ISSUE AND STANDARD OF REVIEW
¶17 T.T. contends that the district court incorrectly interpreted rule 412 of the Utah Rules of Evidence as allowing Jolley to compel her to testify at a rule 412 hearing. We review the district court's interpretation of a rule of evidence for correctness. State v. Biel, 2021 UT 8, ¶ 21, 484 P.3d 1172.
ANALYSIS
¶18 T.T. asserts that in denying her motion to quash the subpoena for her testimony at a rule 412 hearing, the district court misinterpreted rule 412 by “convert[ing] a rule giving victims ‘a right’ to attend [the hearing] into one where they are forced to attend and testify about sensitive subjects whose admissibility has yet to be decided.” T.T. further asserts that the district court's ruling “has transformed a ‘shield’ hearing into a ‘testimony’ hearing—i.e., a hearing at which victims must often testify.” We agree with T.T.
¶19 Rule 412 of the Utah Rules of Evidence is known as a “rape shield rule.” State v. Tarrats, 2005 UT 50, ¶ 21, 122 P.3d 581. We adopted rule 412 after recognizing that a victim's other sexual conduct “is ordinarily of no probative value on the issue of whether a rape or sexual assault occurred.” Id. ¶ 20 (cleaned up). The rule is designed both to avoid introducing irrelevant issues into a trial that might distract a jury, id. ¶ 24, and to “ensure that sexual assault victims are not deterred from participating in prosecutions because of the fear of unwarranted inquiries into the victim's sexual behavior,” id. ¶ 20 (cleaned up). “Without a specific rule, including a required pretrial procedure for screening evidence, the uncertainty over what questions will be asked at trial is a significant deterrent to a victim participating in a case involving sexual misconduct.” Utah R. Evid. 412 advisory committee's note to 1994 adoption.
¶20 With these goals in mind, rule 412 starts with a general prohibition against the admissibility of evidence of a victim's other sexual conduct. Specifically, it states that “in a criminal proceeding involving alleged sexual misconduct,” evidence offered “to prove that a victim engaged in other sexual behavior; or ․ to prove a victim's sexual predisposition” is not admissible. Utah R. Evid. 412(a). But the rule includes three exceptions under which the “court may admit [this type of] evidence if the evidence is otherwise admissible” under Utah's evidentiary rules. Id. R. 412(b). Here, Jolley invokes the second and third exceptions, which, in relevant part, apply to “evidence of specific instances of a victim's sexual behavior with respect to the person accused of the sexual misconduct, if offered by the defendant to prove consent,” id. R. 412(b)(2), and “evidence whose exclusion would violate the defendant's constitutional rights,” id. R. 412(b)(3).

(Saved entries)
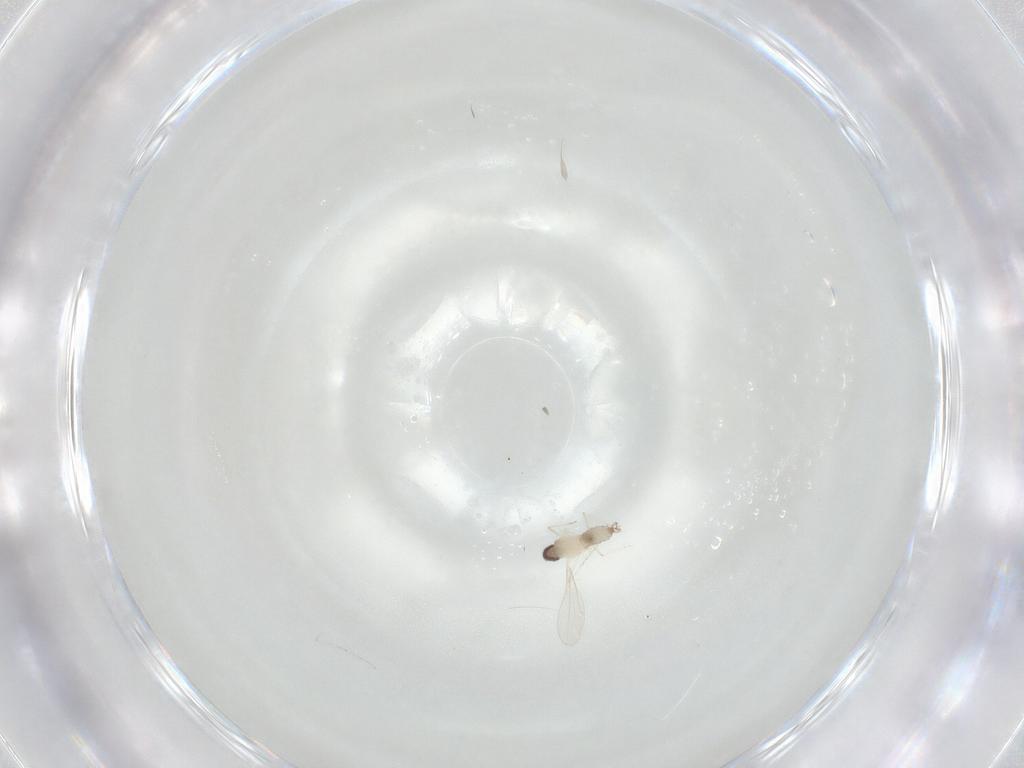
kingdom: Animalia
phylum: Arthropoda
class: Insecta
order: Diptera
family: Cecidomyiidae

* * *

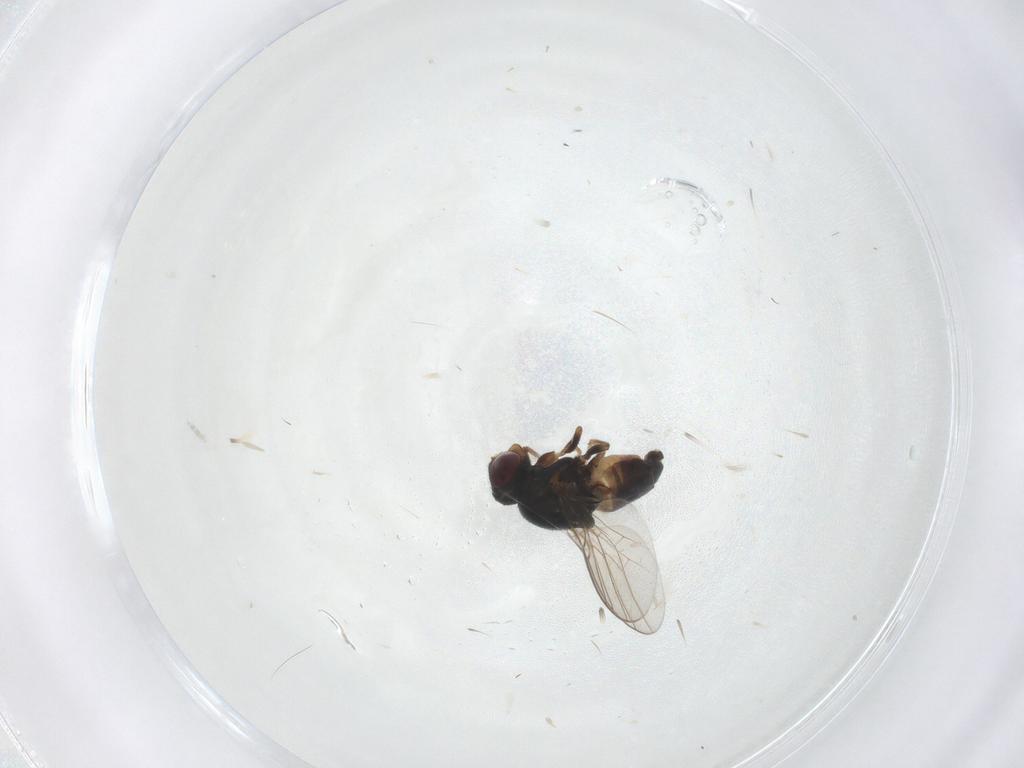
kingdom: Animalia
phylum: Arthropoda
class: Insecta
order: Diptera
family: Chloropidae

--

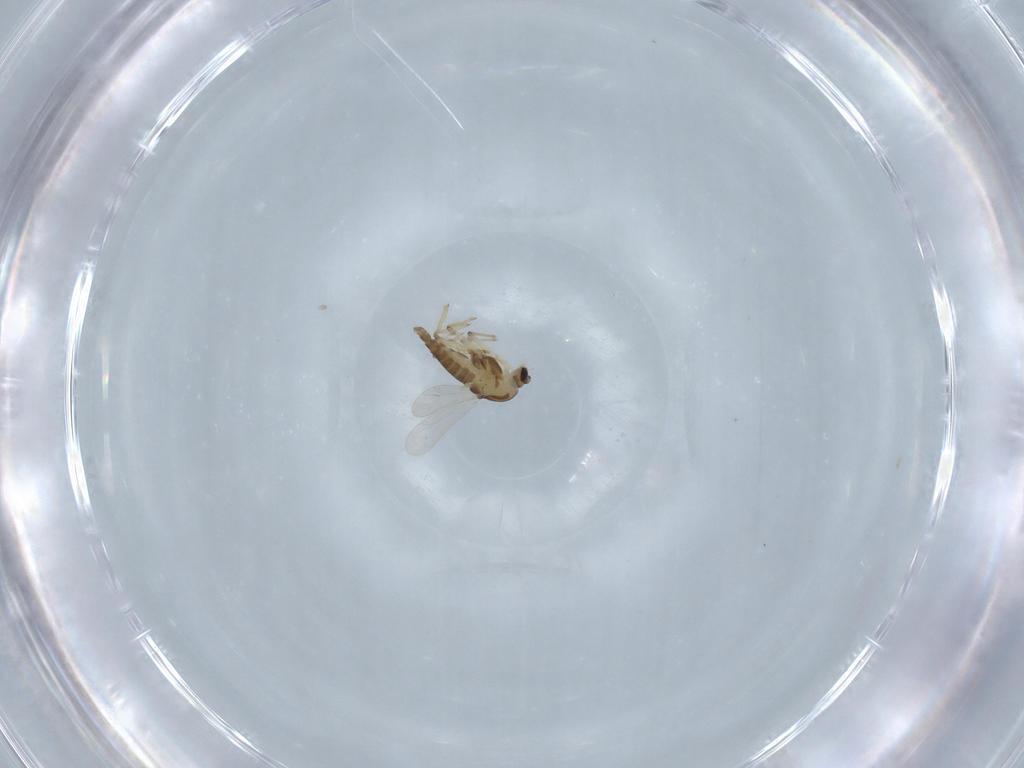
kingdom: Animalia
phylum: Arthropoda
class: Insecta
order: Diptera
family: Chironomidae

**Exercise tasks:**
1. Duplicate part of the rule 412 passage word for word, beginning at the words "ISSUE AND STANDARD" and stopping after "agree with T.T.".
2. Please decide whether each statement agrees with the rule 412 passage, answering yes or no and quoting the words that settle it: (a) the court reviews the district court's reading of a rule of evidence for correctness; (b) rule 412 has four exceptions; (c) the court disagrees with T.T.
Nothing in the listing is needed here.

**Solutions:**
1.
ISSUE AND STANDARD OF REVIEW
¶17 T.T. contends that the district court incorrectly interpreted rule 412 of the Utah Rules of Evidence as allowing Jolley to compel her to testify at a rule 412 hearing. We review the district court's interpretation of a rule of evidence for correctness. State v. Biel, 2021 UT 8, ¶ 21, 484 P.3d 1172.
ANALYSIS
¶18 T.T. asserts that in denying her motion to quash the subpoena for her testimony at a rule 412 hearing, the district court misinterpreted rule 412 by “convert[ing] a rule giving victims ‘a right’ to attend [the hearing] into one where they are forced to attend and testify about sensitive subjects whose admissibility has yet to be decided.” T.T. further asserts that the district court's ruling “has transformed a ‘shield’ hearing into a ‘testimony’ hearing—i.e., a hearing at which victims must often testify.” We agree with T.T.

2.
(a) Yes: "We review the district court's interpretation of a rule of evidence for correctness."
(b) No: "But the rule includes three exceptions"
(c) No: "We agree with T.T."